It looks like the original code did not close the ObjectOutputStream, rather it closed the underlying file stream, which isn't correct.
Could you file a JIRA issue and link to this post?
By the way, I think the FileCacheLoader is documented as not so production worthy.
Yes, please create a JIRA for this, target for 2.2.0.
The fix above reduced the EOF exceptions but it did not completely eliminate the issue. I have a shared cache with 2 nodes and file cache loader with nfs (yes, i know that you guys don't recomment it, just building a basic infrastructure to test with). Further debugging revealed the fact that both the nodes are trying to write into the data file at the same time. One of which runs into the EOF exception as it tries to do a readObject on a 0 byte file that is being written into from the other node. Now i am confused, isn't the lock supposed to be across the cluster at the tree cache level, avoiding this issue ? Or am I missing something ?

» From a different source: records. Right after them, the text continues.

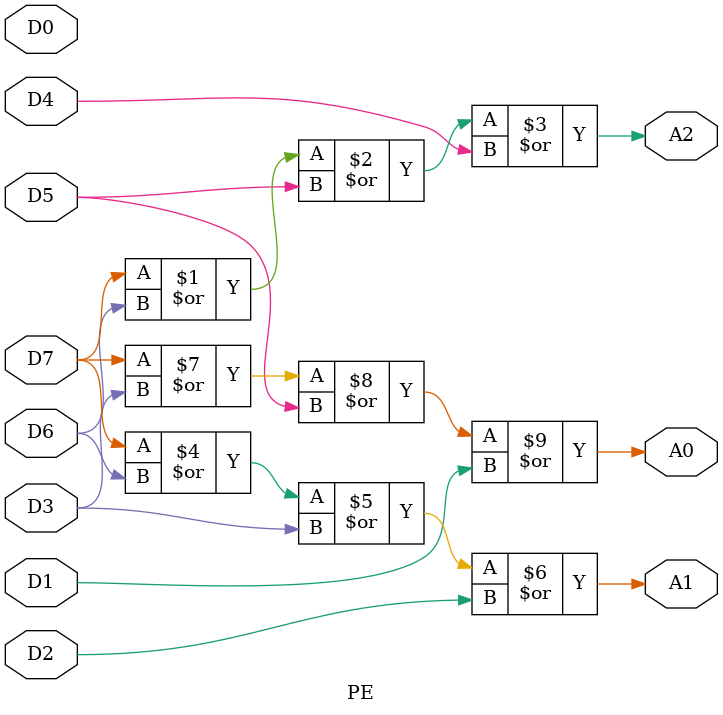
<source format=v>
module PE(D7,D6,D5,D4,D3,D2,D1,D0,A2,A1,A0);

input D7,D6,D5,D4,D3,D2,D1,D0;
output A2,A1,A0;

assign A2=D7|D6|D5|D4;
assign A1=D7|D6|D3|D2;
assign A0=D7|D3|D5|D1;

endmodule


</source>
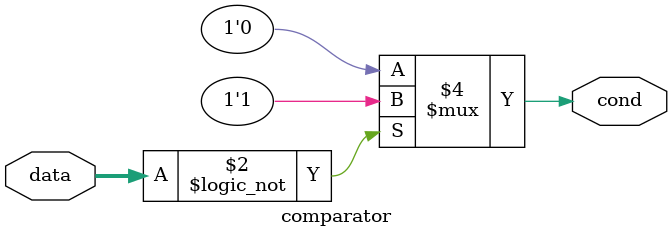
<source format=v>
module comparator (cond, data);
    input [31 : 0] data;
    output reg cond;

    always @(data)
    if (data == 0) cond =1'b1;
    else cond = 1'b0;
endmodule 
</source>
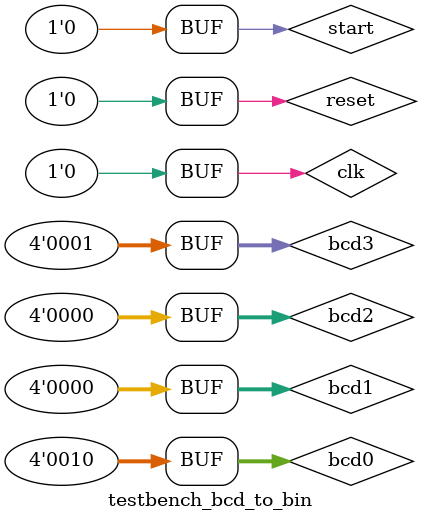
<source format=v>
`timescale 1ns / 1ps

module testbench_bcd_to_bin();

    localparam T=20;
    reg clk, reset, start;
    reg [3:0] bcd3, bcd2, bcd1, bcd0;
    wire ready, done_tick;
    wire [9:0] bin;
    
    always
        begin
            clk = 1'b1;
            #(T/2);
            clk = 1'b0;
            #(T/2);
        end
    
    bcd_to_binary uut (
        .clk(clk), .reset(reset),
        .start(start),
        .bcd3(bcd3), .bcd2(bcd2), .bcd1(bcd1), .bcd0(bcd0),
        .ready(ready), .done_tick(done_tick),
        .bin(bin)
    );
    
    
    initial
    begin
        reset=1'b1;
        #T;
        reset=1'b0;
        bcd3=4'd1;
        bcd2=4'd0;
        bcd1=4'd0;
        bcd0=4'd2;
        start=1'b1;
        #T;
        start=1'b0;    
    end
    
    
    

endmodule

</source>
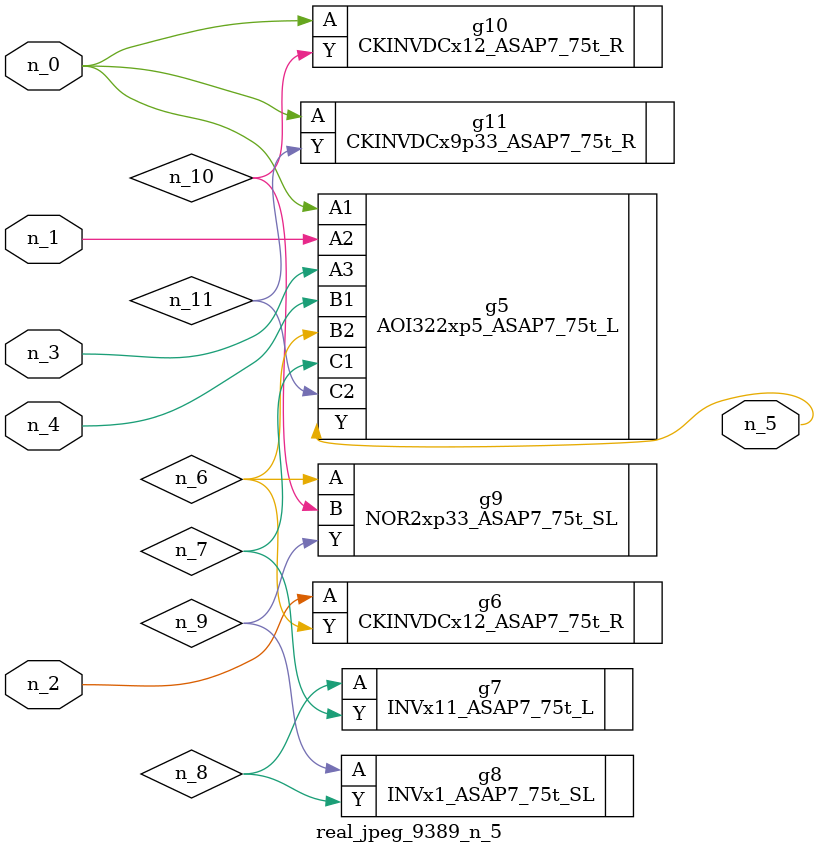
<source format=v>
module real_jpeg_9389_n_5 (n_4, n_0, n_1, n_2, n_3, n_5);

input n_4;
input n_0;
input n_1;
input n_2;
input n_3;

output n_5;

wire n_8;
wire n_11;
wire n_6;
wire n_7;
wire n_10;
wire n_9;

AOI322xp5_ASAP7_75t_L g5 ( 
.A1(n_0),
.A2(n_1),
.A3(n_3),
.B1(n_4),
.B2(n_6),
.C1(n_7),
.C2(n_11),
.Y(n_5)
);

CKINVDCx12_ASAP7_75t_R g10 ( 
.A(n_0),
.Y(n_10)
);

CKINVDCx9p33_ASAP7_75t_R g11 ( 
.A(n_0),
.Y(n_11)
);

CKINVDCx12_ASAP7_75t_R g6 ( 
.A(n_2),
.Y(n_6)
);

NOR2xp33_ASAP7_75t_SL g9 ( 
.A(n_6),
.B(n_10),
.Y(n_9)
);

INVx11_ASAP7_75t_L g7 ( 
.A(n_8),
.Y(n_7)
);

INVx1_ASAP7_75t_SL g8 ( 
.A(n_9),
.Y(n_8)
);


endmodule
</source>
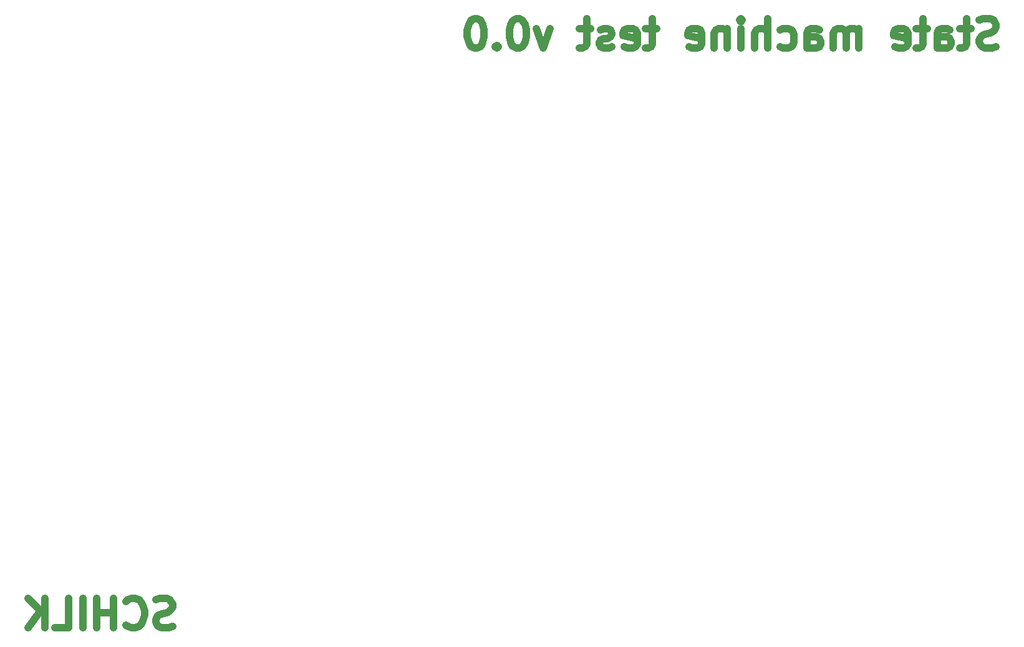
<source format=gbr>
G04 #@! TF.GenerationSoftware,KiCad,Pcbnew,(5.1.5)-3*
G04 #@! TF.CreationDate,2020-06-15T09:36:13+02:00*
G04 #@! TF.ProjectId,StateMachineTest,53746174-654d-4616-9368-696e65546573,rev?*
G04 #@! TF.SameCoordinates,Original*
G04 #@! TF.FileFunction,Legend,Bot*
G04 #@! TF.FilePolarity,Positive*
%FSLAX46Y46*%
G04 Gerber Fmt 4.6, Leading zero omitted, Abs format (unit mm)*
G04 Created by KiCad (PCBNEW (5.1.5)-3) date 2020-06-15 09:36:13*
%MOMM*%
%LPD*%
G04 APERTURE LIST*
%ADD10C,1.000000*%
G04 APERTURE END LIST*
D10*
X120299523Y-147669047D02*
X119728095Y-147859523D01*
X118775714Y-147859523D01*
X118394761Y-147669047D01*
X118204285Y-147478571D01*
X118013809Y-147097619D01*
X118013809Y-146716666D01*
X118204285Y-146335714D01*
X118394761Y-146145238D01*
X118775714Y-145954761D01*
X119537619Y-145764285D01*
X119918571Y-145573809D01*
X120109047Y-145383333D01*
X120299523Y-145002380D01*
X120299523Y-144621428D01*
X120109047Y-144240476D01*
X119918571Y-144050000D01*
X119537619Y-143859523D01*
X118585238Y-143859523D01*
X118013809Y-144050000D01*
X114013809Y-147478571D02*
X114204285Y-147669047D01*
X114775714Y-147859523D01*
X115156666Y-147859523D01*
X115728095Y-147669047D01*
X116109047Y-147288095D01*
X116299523Y-146907142D01*
X116490000Y-146145238D01*
X116490000Y-145573809D01*
X116299523Y-144811904D01*
X116109047Y-144430952D01*
X115728095Y-144050000D01*
X115156666Y-143859523D01*
X114775714Y-143859523D01*
X114204285Y-144050000D01*
X114013809Y-144240476D01*
X112299523Y-147859523D02*
X112299523Y-143859523D01*
X112299523Y-145764285D02*
X110013809Y-145764285D01*
X110013809Y-147859523D02*
X110013809Y-143859523D01*
X108109047Y-147859523D02*
X108109047Y-143859523D01*
X104299523Y-147859523D02*
X106204285Y-147859523D01*
X106204285Y-143859523D01*
X102966190Y-147859523D02*
X102966190Y-143859523D01*
X100680476Y-147859523D02*
X102394761Y-145573809D01*
X100680476Y-143859523D02*
X102966190Y-146145238D01*
X232119761Y-68929047D02*
X231548333Y-69119523D01*
X230595952Y-69119523D01*
X230215000Y-68929047D01*
X230024523Y-68738571D01*
X229834047Y-68357619D01*
X229834047Y-67976666D01*
X230024523Y-67595714D01*
X230215000Y-67405238D01*
X230595952Y-67214761D01*
X231357857Y-67024285D01*
X231738809Y-66833809D01*
X231929285Y-66643333D01*
X232119761Y-66262380D01*
X232119761Y-65881428D01*
X231929285Y-65500476D01*
X231738809Y-65310000D01*
X231357857Y-65119523D01*
X230405476Y-65119523D01*
X229834047Y-65310000D01*
X228691190Y-66452857D02*
X227167380Y-66452857D01*
X228119761Y-65119523D02*
X228119761Y-68548095D01*
X227929285Y-68929047D01*
X227548333Y-69119523D01*
X227167380Y-69119523D01*
X224119761Y-69119523D02*
X224119761Y-67024285D01*
X224310238Y-66643333D01*
X224691190Y-66452857D01*
X225453095Y-66452857D01*
X225834047Y-66643333D01*
X224119761Y-68929047D02*
X224500714Y-69119523D01*
X225453095Y-69119523D01*
X225834047Y-68929047D01*
X226024523Y-68548095D01*
X226024523Y-68167142D01*
X225834047Y-67786190D01*
X225453095Y-67595714D01*
X224500714Y-67595714D01*
X224119761Y-67405238D01*
X222786428Y-66452857D02*
X221262619Y-66452857D01*
X222215000Y-65119523D02*
X222215000Y-68548095D01*
X222024523Y-68929047D01*
X221643571Y-69119523D01*
X221262619Y-69119523D01*
X218405476Y-68929047D02*
X218786428Y-69119523D01*
X219548333Y-69119523D01*
X219929285Y-68929047D01*
X220119761Y-68548095D01*
X220119761Y-67024285D01*
X219929285Y-66643333D01*
X219548333Y-66452857D01*
X218786428Y-66452857D01*
X218405476Y-66643333D01*
X218215000Y-67024285D01*
X218215000Y-67405238D01*
X220119761Y-67786190D01*
X213453095Y-69119523D02*
X213453095Y-66452857D01*
X213453095Y-66833809D02*
X213262619Y-66643333D01*
X212881666Y-66452857D01*
X212310238Y-66452857D01*
X211929285Y-66643333D01*
X211738809Y-67024285D01*
X211738809Y-69119523D01*
X211738809Y-67024285D02*
X211548333Y-66643333D01*
X211167380Y-66452857D01*
X210595952Y-66452857D01*
X210215000Y-66643333D01*
X210024523Y-67024285D01*
X210024523Y-69119523D01*
X206405476Y-69119523D02*
X206405476Y-67024285D01*
X206595952Y-66643333D01*
X206976904Y-66452857D01*
X207738809Y-66452857D01*
X208119761Y-66643333D01*
X206405476Y-68929047D02*
X206786428Y-69119523D01*
X207738809Y-69119523D01*
X208119761Y-68929047D01*
X208310238Y-68548095D01*
X208310238Y-68167142D01*
X208119761Y-67786190D01*
X207738809Y-67595714D01*
X206786428Y-67595714D01*
X206405476Y-67405238D01*
X202786428Y-68929047D02*
X203167380Y-69119523D01*
X203929285Y-69119523D01*
X204310238Y-68929047D01*
X204500714Y-68738571D01*
X204691190Y-68357619D01*
X204691190Y-67214761D01*
X204500714Y-66833809D01*
X204310238Y-66643333D01*
X203929285Y-66452857D01*
X203167380Y-66452857D01*
X202786428Y-66643333D01*
X201072142Y-69119523D02*
X201072142Y-65119523D01*
X199357857Y-69119523D02*
X199357857Y-67024285D01*
X199548333Y-66643333D01*
X199929285Y-66452857D01*
X200500714Y-66452857D01*
X200881666Y-66643333D01*
X201072142Y-66833809D01*
X197453095Y-69119523D02*
X197453095Y-66452857D01*
X197453095Y-65119523D02*
X197643571Y-65310000D01*
X197453095Y-65500476D01*
X197262619Y-65310000D01*
X197453095Y-65119523D01*
X197453095Y-65500476D01*
X195548333Y-66452857D02*
X195548333Y-69119523D01*
X195548333Y-66833809D02*
X195357857Y-66643333D01*
X194976904Y-66452857D01*
X194405476Y-66452857D01*
X194024523Y-66643333D01*
X193834047Y-67024285D01*
X193834047Y-69119523D01*
X190405476Y-68929047D02*
X190786428Y-69119523D01*
X191548333Y-69119523D01*
X191929285Y-68929047D01*
X192119761Y-68548095D01*
X192119761Y-67024285D01*
X191929285Y-66643333D01*
X191548333Y-66452857D01*
X190786428Y-66452857D01*
X190405476Y-66643333D01*
X190215000Y-67024285D01*
X190215000Y-67405238D01*
X192119761Y-67786190D01*
X186024523Y-66452857D02*
X184500714Y-66452857D01*
X185453095Y-65119523D02*
X185453095Y-68548095D01*
X185262619Y-68929047D01*
X184881666Y-69119523D01*
X184500714Y-69119523D01*
X181643571Y-68929047D02*
X182024523Y-69119523D01*
X182786428Y-69119523D01*
X183167380Y-68929047D01*
X183357857Y-68548095D01*
X183357857Y-67024285D01*
X183167380Y-66643333D01*
X182786428Y-66452857D01*
X182024523Y-66452857D01*
X181643571Y-66643333D01*
X181453095Y-67024285D01*
X181453095Y-67405238D01*
X183357857Y-67786190D01*
X179929285Y-68929047D02*
X179548333Y-69119523D01*
X178786428Y-69119523D01*
X178405476Y-68929047D01*
X178215000Y-68548095D01*
X178215000Y-68357619D01*
X178405476Y-67976666D01*
X178786428Y-67786190D01*
X179357857Y-67786190D01*
X179738809Y-67595714D01*
X179929285Y-67214761D01*
X179929285Y-67024285D01*
X179738809Y-66643333D01*
X179357857Y-66452857D01*
X178786428Y-66452857D01*
X178405476Y-66643333D01*
X177072142Y-66452857D02*
X175548333Y-66452857D01*
X176500714Y-65119523D02*
X176500714Y-68548095D01*
X176310238Y-68929047D01*
X175929285Y-69119523D01*
X175548333Y-69119523D01*
X171548333Y-66452857D02*
X170595952Y-69119523D01*
X169643571Y-66452857D01*
X167357857Y-65119523D02*
X166976904Y-65119523D01*
X166595952Y-65310000D01*
X166405476Y-65500476D01*
X166215000Y-65881428D01*
X166024523Y-66643333D01*
X166024523Y-67595714D01*
X166215000Y-68357619D01*
X166405476Y-68738571D01*
X166595952Y-68929047D01*
X166976904Y-69119523D01*
X167357857Y-69119523D01*
X167738809Y-68929047D01*
X167929285Y-68738571D01*
X168119761Y-68357619D01*
X168310238Y-67595714D01*
X168310238Y-66643333D01*
X168119761Y-65881428D01*
X167929285Y-65500476D01*
X167738809Y-65310000D01*
X167357857Y-65119523D01*
X164310238Y-68738571D02*
X164119761Y-68929047D01*
X164310238Y-69119523D01*
X164500714Y-68929047D01*
X164310238Y-68738571D01*
X164310238Y-69119523D01*
X161643571Y-65119523D02*
X161262619Y-65119523D01*
X160881666Y-65310000D01*
X160691190Y-65500476D01*
X160500714Y-65881428D01*
X160310238Y-66643333D01*
X160310238Y-67595714D01*
X160500714Y-68357619D01*
X160691190Y-68738571D01*
X160881666Y-68929047D01*
X161262619Y-69119523D01*
X161643571Y-69119523D01*
X162024523Y-68929047D01*
X162215000Y-68738571D01*
X162405476Y-68357619D01*
X162595952Y-67595714D01*
X162595952Y-66643333D01*
X162405476Y-65881428D01*
X162215000Y-65500476D01*
X162024523Y-65310000D01*
X161643571Y-65119523D01*
M02*

</source>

No, it is still possible that one instance performs a read, another instance performs a write, both involving a cache loader.
There is no cluster-wide lock at the start. Locking attempts to gain cluster-wide locks during the prepare phase of a 2-phase commit, and the transaction fails if this cannot be obtained.
I changed the code to do a dot file and move to avoid the EOF on read(on linux). The problem i see now is that, there are more than one write happening at the same time (from different nodes in the cluster). How is that possible if there is a write lock on the node ?
protected void storeAttributes(Fqn fqn, Map attrs) throws Exception
File f = getDirectory(fqn, true);
File child = new File(f, DATA);
File dotChild = new File(f, DOT_DATA);
System.out.println("Found dot file : " + dotChild);
FileOutputStream out = new FileOutputStream(dotChild);
MarshalledValueOutputStream output =
out = null;
if(out != null)
throw new Exception("Failed to rename '" + dotChild + "' to '" +
child + "' : " + f.exists() + " : " + dotChild.exists() +
" : " + child.exists());
If you trace through, you'll notice the writing to disk doesn't happen during when write lock is obtained, but actually when the transaction commits.
What probably should happen is the writes happen during the prepare phase to "dot files", perhaps named with the JGroups address, and during the commit phase the files are renamed.
BTW, what version of JBC are you referring to in your original post?